One year on from the launch of the initiative, a look at the websites of the key international networks working on CSR and related responsible investment, reveal they have said... er... nothing. At least not in public. That includes the UN Global Compact (UNGC), Business for Social Responsibility (BSR), World Economic Forum (WEF), and UN Principles for Responsible Investment (UNPRI). If we do not see statements of support and engagement in the coming weeks, then we would wonder what that Accenture survey really meant. Do the CEOs know what their political affairs teams are up to, or their trade associations positions are?
A broad spectrum of countries from Africa, Latin America and Asia supported the launch of this process. Given past criticisms of China at home and abroad, it was welcome that China also voted for the initiative. Those who voted against might have difficulty in explaining why they wont be seen as the hypocrites of human rights: the United States of America and nations of the European Union. Even Saudi Arabia abstained.
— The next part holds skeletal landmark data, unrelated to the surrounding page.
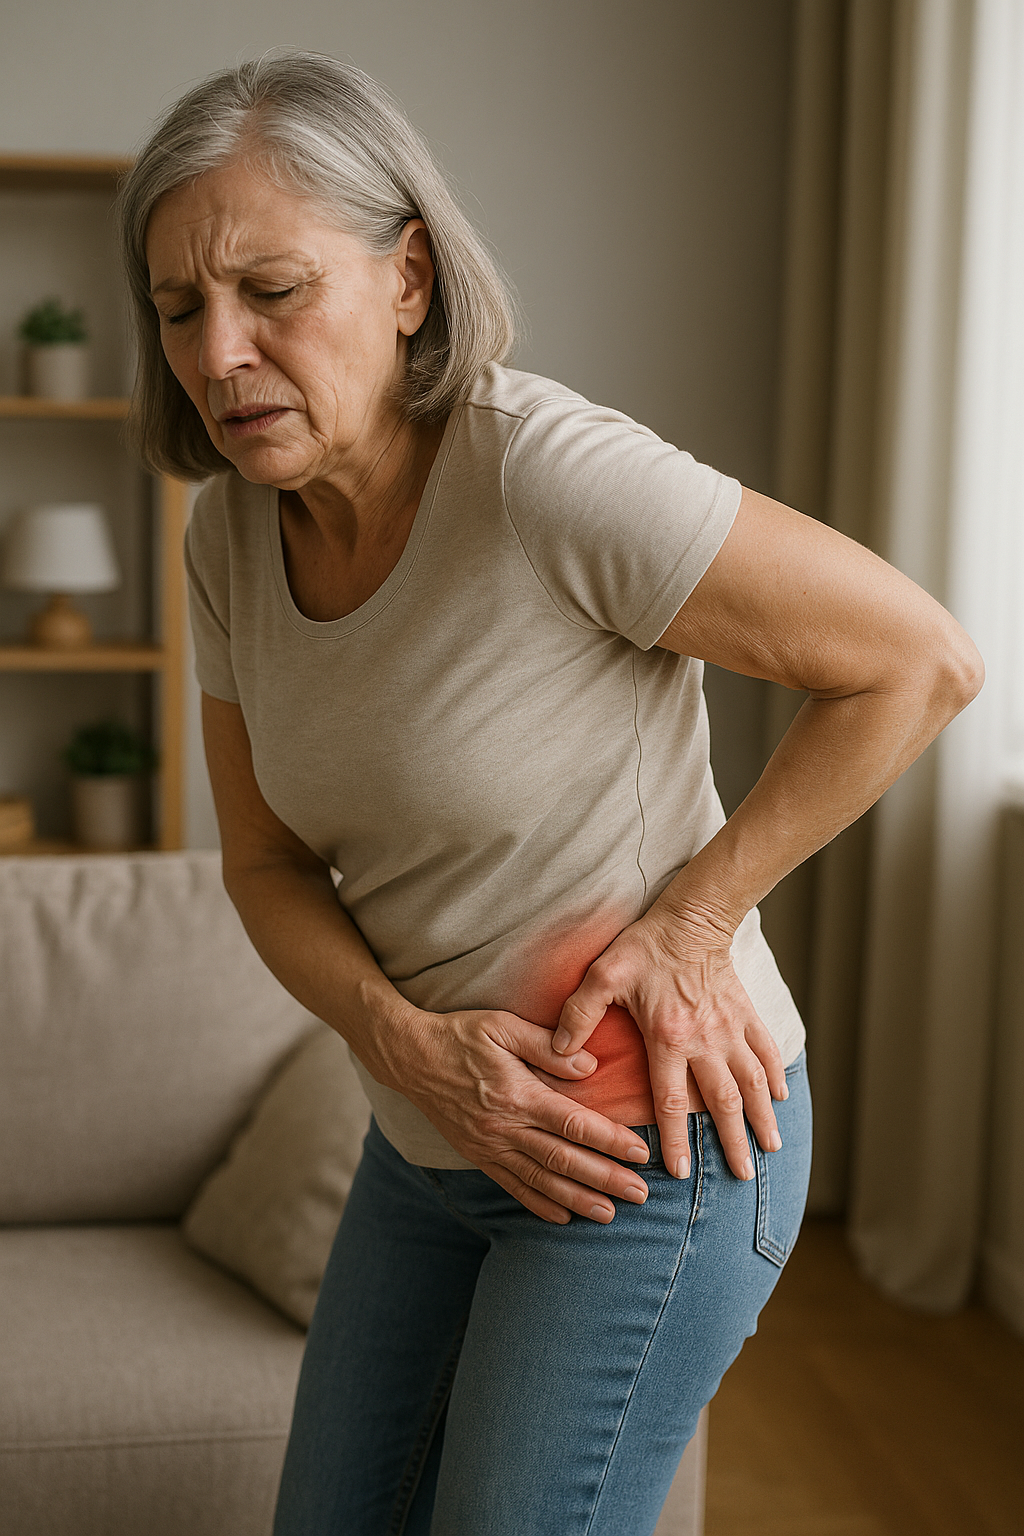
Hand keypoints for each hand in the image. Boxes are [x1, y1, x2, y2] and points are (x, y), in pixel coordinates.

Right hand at [389, 1006, 652, 1223]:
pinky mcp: (478, 1155)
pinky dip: (539, 1204)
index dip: (609, 1140)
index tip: (640, 1153)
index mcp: (517, 1093)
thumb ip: (546, 1046)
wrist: (410, 1057)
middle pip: (563, 1160)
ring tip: (610, 1214)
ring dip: (578, 1200)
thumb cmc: (461, 1035)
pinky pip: (512, 1186)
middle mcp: (505, 1127)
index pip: (573, 1124)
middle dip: (605, 1179)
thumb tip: (590, 1066)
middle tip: (640, 1194)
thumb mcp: (503, 1026)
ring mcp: (490, 1145)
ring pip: (541, 1180)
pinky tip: (563, 1217)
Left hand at [551, 903, 786, 1181]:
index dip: (676, 1138)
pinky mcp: (745, 1013)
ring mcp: (730, 1028)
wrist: (692, 916)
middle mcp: (705, 1040)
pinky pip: (766, 1050)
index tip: (678, 1171)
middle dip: (733, 1143)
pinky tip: (778, 1098)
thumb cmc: (645, 946)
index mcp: (668, 1037)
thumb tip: (557, 1052)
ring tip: (770, 1149)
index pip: (672, 1100)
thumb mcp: (603, 975)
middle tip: (741, 1177)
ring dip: (761, 1118)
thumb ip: (579, 1014)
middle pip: (723, 1102)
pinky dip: (775, 1075)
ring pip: (752, 1082)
Clearly there is a role for more large firms that have a mature understand of CSR to encourage their government delegations to support the development of international law in line with the evolving strategies and value propositions of their successful global companies. Anything less than public support in favour open deliberation of the content of a new treaty would be irresponsible and should therefore be punished through downgrades by responsible investment analysts. To help that, specific initiatives we could see are joint statements by the world's largest investors to welcome the effort to clarify and confirm legal responsibilities of international business on human rights issues and call on firms they invest in, and the lobbyists they fund, to support not hinder processes at the UN in this regard.
So watch this space, to see if hypocrisy or responsible pragmatism shapes the global agenda.
The first session of the (deep breath) “open-ended intergovernmental working group on the elaboration of an international legally binding instrument on transnational corporations and other business enterprises with respect for human rights” starts on Monday July 6th 2015 in Geneva.